The District needs to hire more people to assist those running the program who have done exceptionally well with the little they have been given, fund the program and the building that they have been asking for since I was on the board over ten years ago, and get on with it. I assure you that the people in charge are the very best there are, and will perform competently and deliver a viable training program.

 

I would suggest that parents pay attention to what is happening with their children, and if they do not want their child to repair automobiles for a living or to be a cosmetologist or a technologist, then they need to work for restoration of an academically based curriculum or move outside of the public schools. 

 

Automobile repair and fixing hair and computers constitutes honest work, and I am always grateful that there are those who do that work very well. Entrepreneurs can turn such skills into lucrative professions.  We all know examples of that. But vocational training does not replace a sound academic liberal arts education which if successfully completed allows students to move on to further education and lead enriched lives. My father earned his living repairing refrigeration equipment.  While I considered him to be very intelligent, because he lacked a college degree, this vocational occupation was all he had.  He worked 60 to 80 hour weeks, was gone most evenings and sometimes on Saturdays and Sundays and worked until he was 70 taking care of the equipment in the grocery chain for which he worked.  He wanted no member of his family to follow in his footsteps, and he made certain that his wife, two daughters and four grandchildren all had the desire to acquire and the ability to obtain college degrees.  He wanted more for all of us than he had.  I would imagine that all parents in similar situations want more for their children than they had.
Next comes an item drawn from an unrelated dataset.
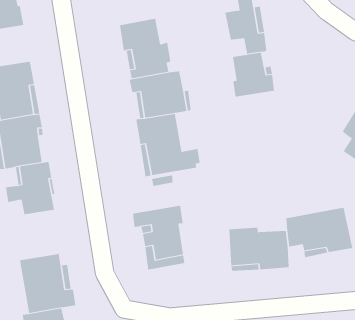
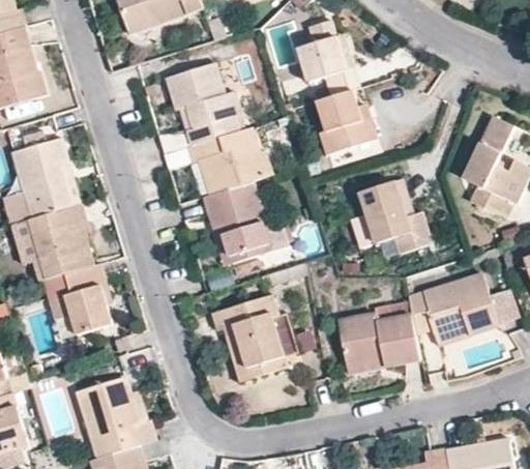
building: none -> [350,180,429,254]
And I want more for our public school students than my father had.

 

My purpose in writing this piece is to suggest that our school district needs to find funding immediately to improve the vocational facilities and hire additional instructors, and to further enhance the vocational program. There is existing bond money that could be utilized.

 

If we want to curtail the ever-expanding vocational program, we must start now to teach children to read and do basic math in elementary school so they have the ability to enter an academic world.

 

I would also suggest that the leaders of our school district who are bent on dumbing down our children need to be stopped.